Does church attendance reduce crime? A simple causal argument could be made that church attendance affects people's moral judgements and therefore their behaviour, reducing crime. However, attempting to establish whether this is the case is going to be difficult empirically, because it isn't easy to conduct an experiment and people aren't randomly allocated to attend church.
This 2020 paper by Jonathan Moreno-Medina (Duke University) takes a slightly different approach. Moreno-Medina relies on the quasi-experimental variation in church attendance that arises because of the weather. Specifically, people are less likely to attend church when it rains. By looking at the extent to which it rains during the specific time window associated with church services (which Moreno-Medina sets as 9am-1pm on Sundays) and how that affects church attendance, Moreno-Medina has an instrument that he can use to extract the causal impact of church attendance on crime. The rain data comes from hourly observations by NOAA, and the county-level crime data comes from the Uniform Crime Reports, and both datasets cover the period from 1980 to 2016.
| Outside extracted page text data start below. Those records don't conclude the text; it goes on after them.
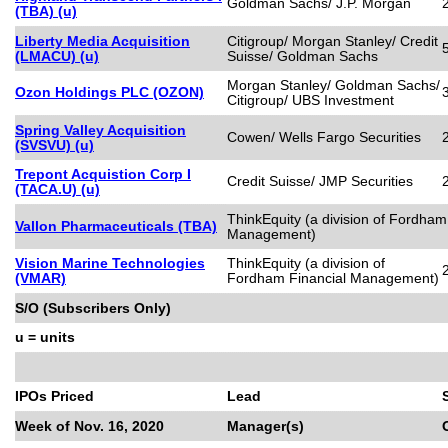
Goldman Sachs/ J.P. Morgan
(TBA) (u)
Liberty Media Acquisition
Citigroup/ Morgan Stanley/ Credit
(LMACU) (u)
Suisse/ Goldman Sachs
Morgan Stanley/ Goldman Sachs/
Ozon Holdings PLC (OZON)
Citigroup/ UBS Investment
Spring Valley Acquisition
Cowen/ Wells Fargo Securities
(SVSVU) (u)
Trepont Acquistion Corp I
Credit Suisse/ JMP Securities
(TACA.U) (u)
ThinkEquity (a division of Fordham
Vallon Pharmaceuticals (TBA)
Management)
Vision Marine Technologies
ThinkEquity (a division of
(VMAR)
Fordham Financial Management)
S/O (Subscribers Only)
u = units
IPOs Priced
Lead
Week of Nov. 16, 2020
Manager(s)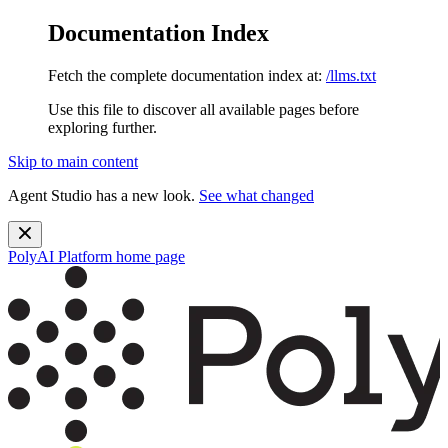
Documentation Index
Fetch the complete documentation index at:
/llms.txt
Use this file to discover all available pages before
exploring further.
Skip to main content
Agent Studio has a new look.
See what changed
PolyAI Platform
home page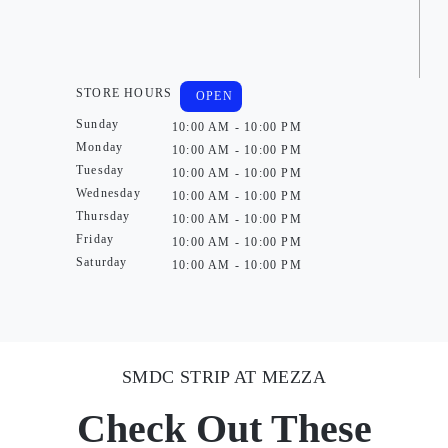
STORE HOURS
OPEN
Sunday
10:00 AM - 10:00 PM
Monday
10:00 AM - 10:00 PM
Tuesday
10:00 AM - 10:00 PM
Wednesday
10:00 AM - 10:00 PM
Thursday
10:00 AM - 10:00 PM
Friday
10:00 AM - 10:00 PM
Saturday
10:00 AM - 10:00 PM
SMDC STRIP AT MEZZA
Check Out These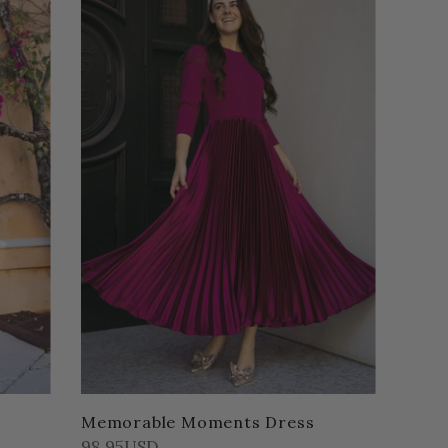
Memorable Moments Dress
98.95USD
In a standard instrumental variables analysis, all of the data belongs to the same dataset and both the first stage and second stage regression models can be run jointly. However, that isn't the case for this paper, which is based on the more-rarely-used two-sample two-stage least squares method. Essentially, Moreno-Medina first runs a regression that predicts church attendance at the county level, based on precipitation at the time of church (PTC) and other control variables. The church attendance data comes from the American Time Use Survey, and Google's Popular Times. He then estimates the reduced form regression model for crime, with PTC as an explanatory variable (and including other control variables). The combination of the reduced form model and the first stage can be used to extract the causal effect of church attendance on crime (which I won't go into detail on here, but it is explained in the paper, as well as in econometrics textbooks such as Angrist and Pischke's Mostly Harmless Econometrics, which I reviewed here). You might be concerned that PTC is correlated with precipitation at other times of the week. Moreno-Medina therefore controls for precipitation at other times as well.
In terms of the key results, he finds that:
...having one more Sunday with precipitation at the time of religious services increases substance-related and ‘white-collar’ yearly crimes by around 0.25%, but I find no effect on more serious offenses such as violent crimes (murder, rape, aggravated assault, and robbery) and property crimes. The implied effect of church attendance shows that an increase of 1% in the attendance rate would reduce drug-related crimes by 0.8%, alcohol-related crimes by 0.66% and white-collar crimes by 0.67%.
The headline results in terms of crime overall are mostly plausible. The effects on alcohol-related or drug-related crimes occur within a short time window, but the effects on white-collar crimes (fraud, forgery, etc.) occur with a lag. A lack of statistically significant effects on violent crimes is consistent with a mechanism where church affects crimes to a much weaker extent for violent crimes than for substance-related or white-collar crimes. Moreno-Medina isn't able to specifically identify the mechanisms by which church attendance reduces crime. However, interestingly:
I characterize the population of compliers (individuals who would not attend church because it precipitated at that time) along some observable characteristics. I find that compliers are much more likely to have at least some post-secondary education, and are more likely to be young adults and male. While precipitation decreases average attendance to church, I show that it also increases the probability of engaging in leisure activities at home, but has no effect on other potential confounding activities, such as going to restaurants, outdoors or to the mall.
Given that the results appear to be driven by young males, and 'engaging in leisure activities at home' appears to be what church attendance is substituted for, is this evidence that video game use reduces crime? I'll leave that thought for some further consideration in the future.